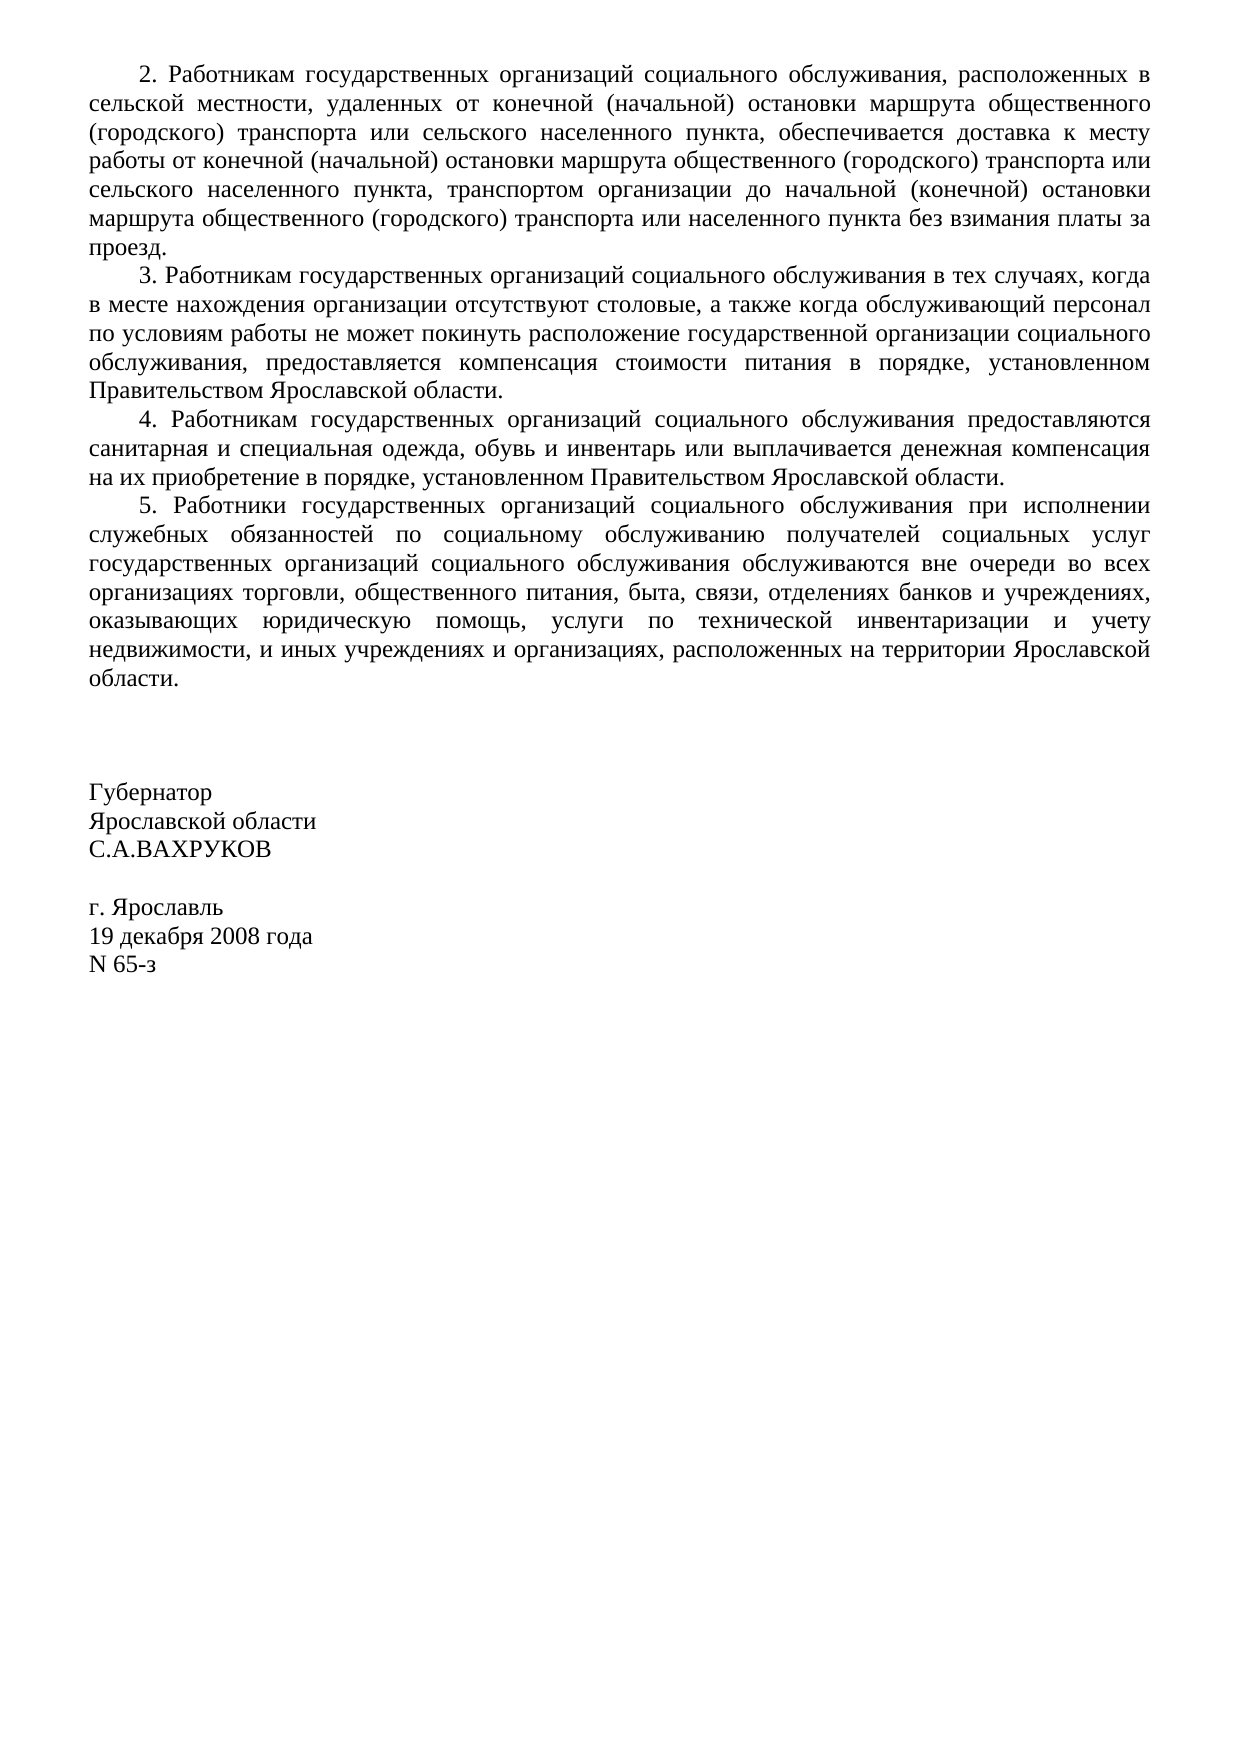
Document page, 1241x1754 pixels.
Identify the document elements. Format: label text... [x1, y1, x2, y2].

text 2. Работникам государственных организаций социального обслуживания, расположенных в сельской местности, удаленных от конечной (начальной) остановки маршрута общественного (городского) транспорта или сельского населенного пункта, обеспечивается доставка к месту работы от конечной (начальной) остановки маршрута общественного (городского) транспорта или сельского населенного пункта, транспортом организации до начальной (конечной) остановки маршрута общественного (городского) транспорта или населенного пункта без взимания платы за проезд. [89, 59, 1152, 260]
text 5. Работники государственных организаций социального обслуживания при исполнении служебных обязанностей по социальному обслуживанию получателей социальных услуг государственных организаций социального обслуживания обслуживаются вне очереди во всех организациях торговли, общественного питания, быта, связи, отделениях банков и учреждениях, оказывающих юридическую помощь, услуги по технической инвентаризации и учету недвижимости, и иных учреждениях и организациях, расположенных на территории Ярославской области. [89, 490, 1152, 748]
text г. Ярославль 19 декабря 2008 года N 65-з [89, 863, 1152, 978]
text 4. Работникам государственных организаций социального обслуживания предоставляются санитарная и специальная одежда, обувь и инвентарь или выплачивается денежная компенсация на их приобретение в порядке, установленном Правительством Ярославской области. [89, 404, 1152, 490]
text 3. Работникам государственных организаций социального обслуживания в тех случаях, когда в месте нахождения организации отсутствуют столовые, а также когда обслуживающий персонал по условиям работы не может покинуть расположение государственной организации социального обслуживания, предоставляется компенсация стоимости питания в порядке, установленном Правительством Ярославской области. [89, 260, 1152, 404]
text Губернатор Ярославской области С.А.ВАХРУКОВ [89, 748, 1152, 863]
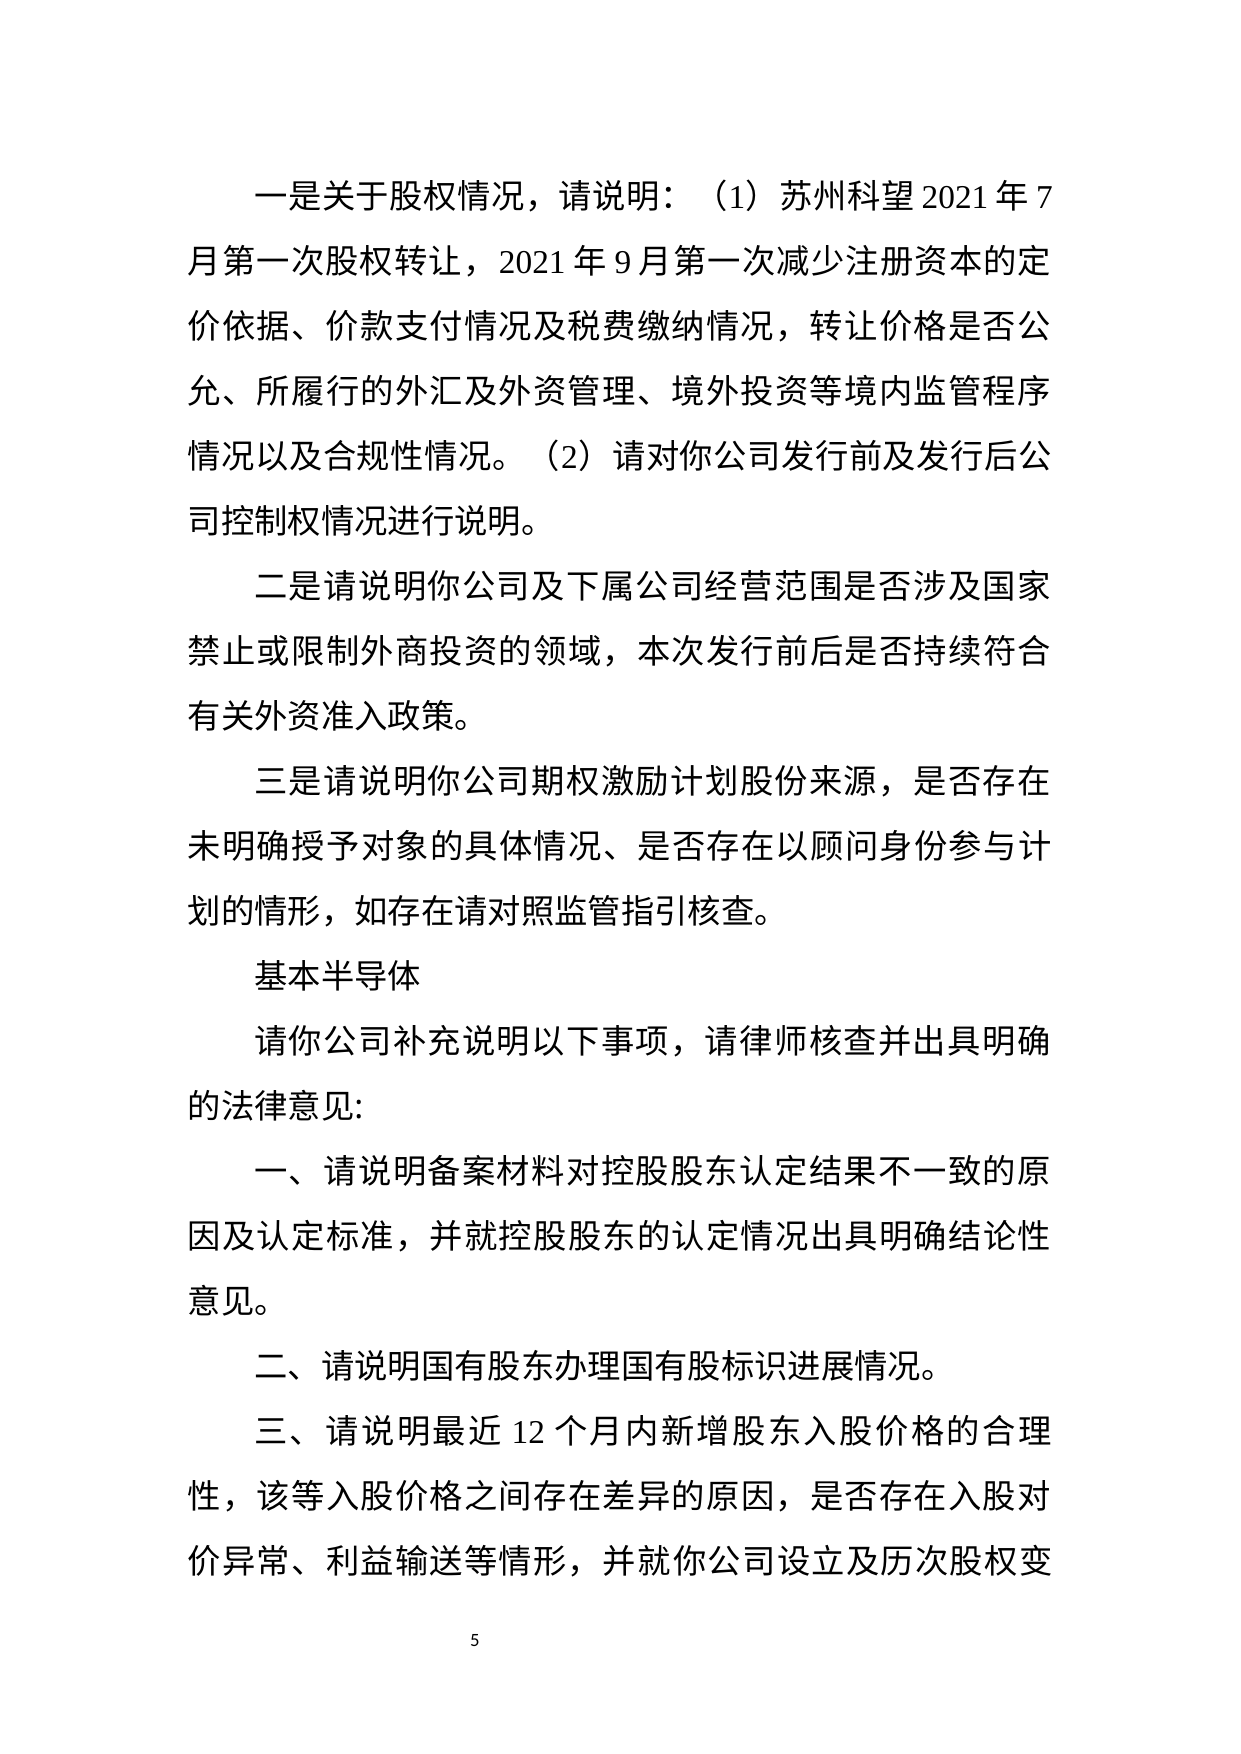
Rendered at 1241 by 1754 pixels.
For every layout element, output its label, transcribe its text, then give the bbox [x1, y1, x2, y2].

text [187, 1397, 1053, 1592]
text 二是请说明你公司及下属公司经营范围是否涉及国家禁止或限制外商投资的领域，本次发行前后是否持续符合有关外资准入政策。 [187, 552, 1053, 747]
text 基本半导体 [187, 942, 1053, 1007]
text 三是请说明你公司期权激励计划股份来源，是否存在未明确授予对象的具体情况、是否存在以顾问身份参与计划的情形，如存在请对照监管指引核查。 [187, 747, 1053, 942]
text 一是关于股权情况，请说明：（1）苏州科望2021年7月第一次股权转让，2021年9月第一次减少注册资本的定价依据、价款支付情况及税费缴纳情况，转让价格是否公允、所履行的外汇及外资管理、境外投资等境内监管程序情况以及合规性情况。（2）请对你公司发行前及发行后公司控制权情况进行说明。 [187, 162, 1053, 552]
text 请你公司补充说明以下事项，请律师核查并出具明确的法律意见: [187, 1007, 1053, 1137]
text 二、请说明国有股东办理国有股标识进展情况。 [187, 1332, 1053, 1397]
text 一、请说明备案材料对控股股东认定结果不一致的原因及认定标准，并就控股股东的认定情况出具明确结论性意见。 [187, 1137, 1053, 1332]
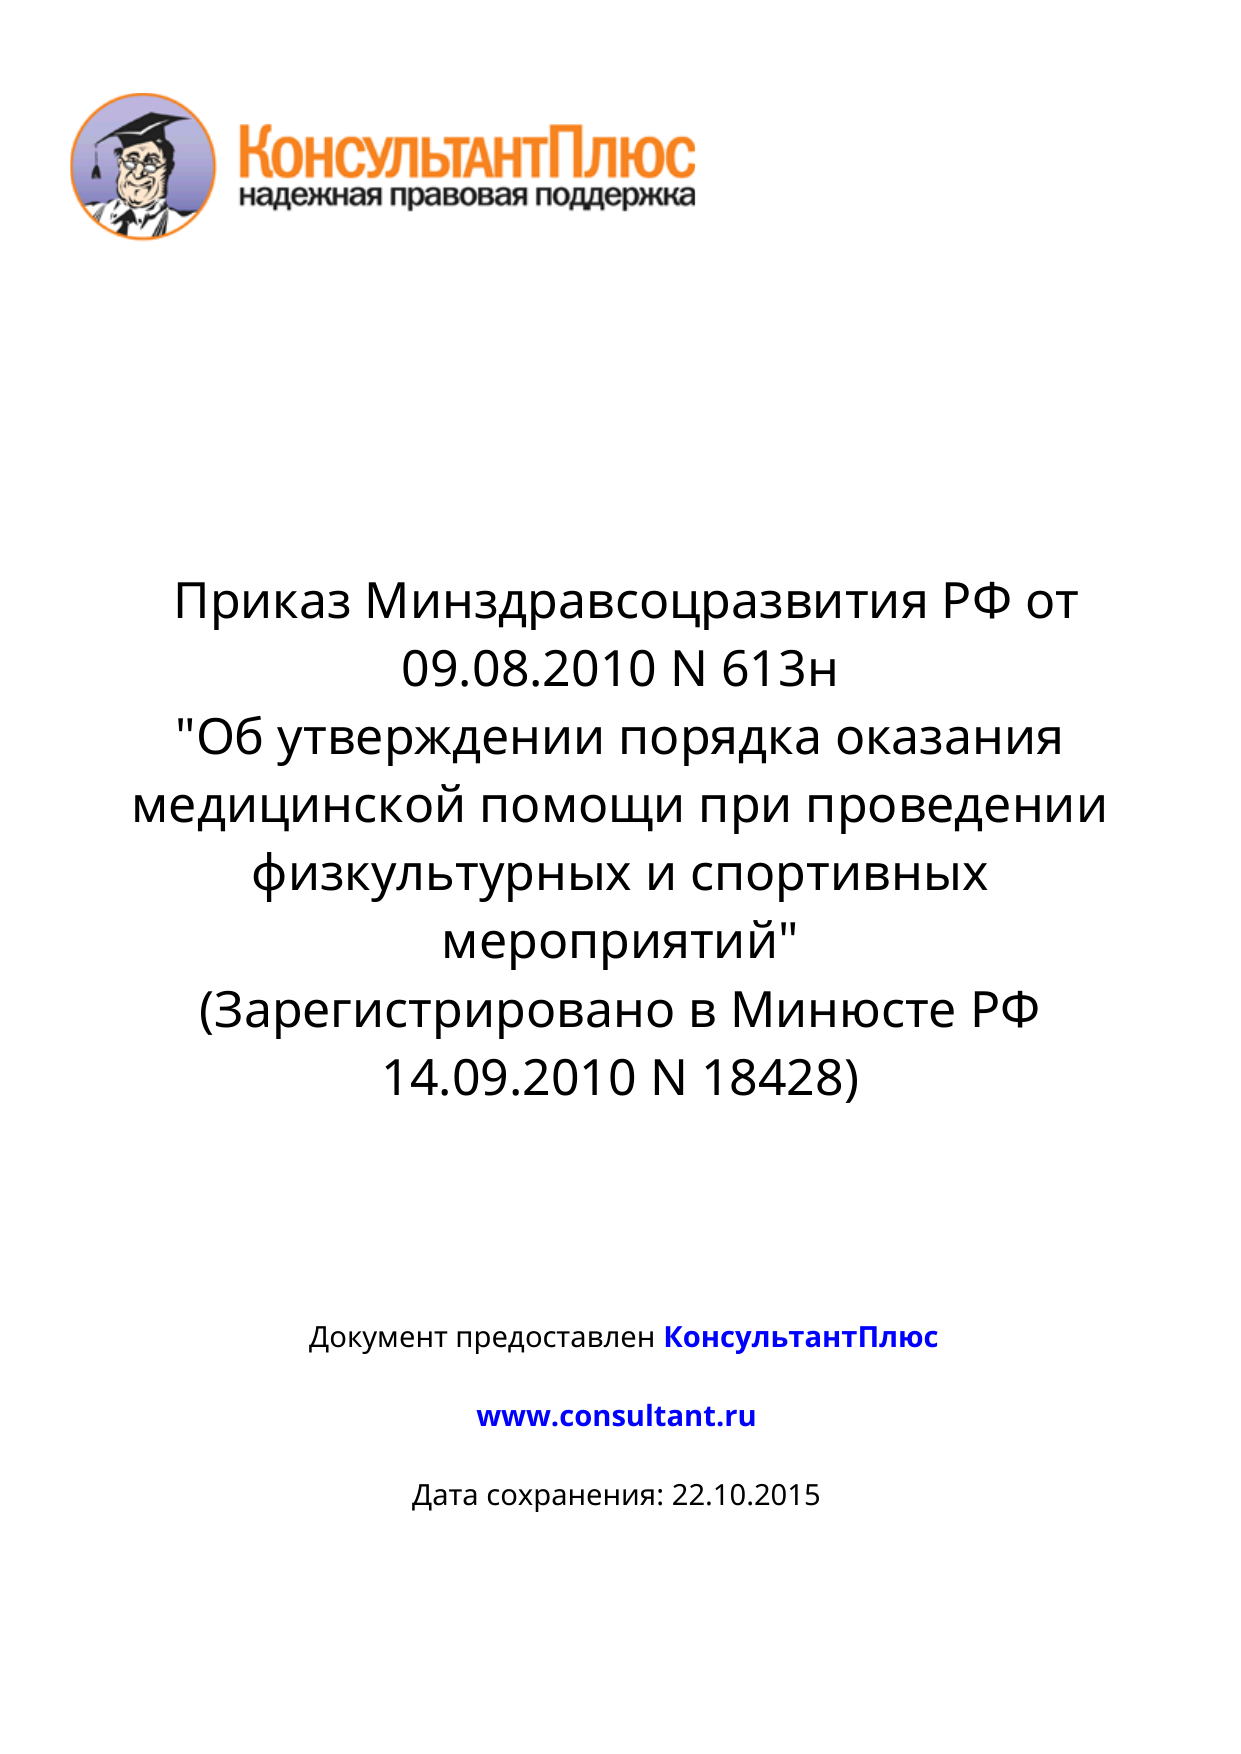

TASK ITEM
Output each line exactly as shown above; no pictures go in the copy.

WRITTEN RESPONSE
Document page, 1241x1754 pixels.
Identify the document elements. Format: label text... [x1, y1, x2, y2].

text 2. Работникам государственных организаций социального обслуживания, расположенных в сельской местности, удаленных от конечной (начальной) остановки маршрута общественного (городского) транспорта или сельского населенного пункта, обеспечивается доставка к месту работы от конечной (начальной) остановки маршрута общественного (городского) транспорта или сельского населенного пункта, транспортом организации до начальной (конечной) остановки маршрута общественного (городского) транспорта или населенного пункта без взимания платы за проезд. [89, 59, 1152, 260]
text 5. Работники государственных организаций социального обслуживания при исполнении служебных обязанностей по социальному обслуживанию получателей социальных услуг государственных организаций социального обслуживания обслуживаются вне очереди во всех организациях торговли, общественного питания, быта, связи, отделениях банков и учреждениях, оказывающих юридическую помощь, услуги по технической инвентаризации и учету недвижимости, и иных учреждениях и организациях, расположенных на территории Ярославской области. [89, 490, 1152, 748]
text г. Ярославль 19 декабря 2008 года N 65-з [89, 863, 1152, 978]
text 4. Работникам государственных организаций социального обслуживания предоставляются санитарная и специальная одежда, обувь и инвентарь или выплачивается денежная компенсация на их приобретение в порядке, установленном Правительством Ярославской области. [89, 404, 1152, 490]
text 3. Работникам государственных организаций социального обслуживания в тех случаях, когда в месте нахождения организации отсутствуют столовые, а также когда обслуживающий персонал по условиям работы не может покинуть расположение государственной организации социального обслуживания, предоставляется компенсация стоимости питания в порядке, установленном Правительством Ярославской области. [89, 260, 1152, 404]
text Губернатор Ярославской области С.А.ВАХРУКОВ [89, 748, 1152, 863]
Rendered at 1241 by 1754 pixels.
For every layout element, output its label, transcribe its text, then give the bbox [x1, y1, x2, y2].

text [187, 1397, 1053, 1592]
text 二是请说明你公司及下属公司经营范围是否涉及国家禁止或限制外商投资的领域，本次发行前后是否持续符合有关外资准入政策。 [187, 552, 1053, 747]
text 基本半导体 [187, 942, 1053, 1007]
text 三是请说明你公司期权激励计划股份来源，是否存在未明确授予对象的具体情况、是否存在以顾问身份参与计划的情形，如存在请对照监管指引核查。 [187, 747, 1053, 942]
text 一是关于股权情况，请说明：（1）苏州科望2021年7月第一次股权转让，2021年9月第一次减少注册资本的定价依据、价款支付情况及税费缴纳情况，转让价格是否公允、所履行的外汇及外资管理、境外投资等境内监管程序情况以及合规性情况。（2）请对你公司发行前及发行后公司控制权情况进行说明。 [187, 162, 1053, 552]
text 请你公司补充说明以下事项，请律师核查并出具明确的法律意见: [187, 1007, 1053, 1137]
text 二、请说明国有股东办理国有股标识进展情况。 [187, 1332, 1053, 1397]
text 一、请说明备案材料对控股股东认定结果不一致的原因及认定标准，并就控股股东的认定情况出具明确结论性意见。 [187, 1137, 1053, 1332]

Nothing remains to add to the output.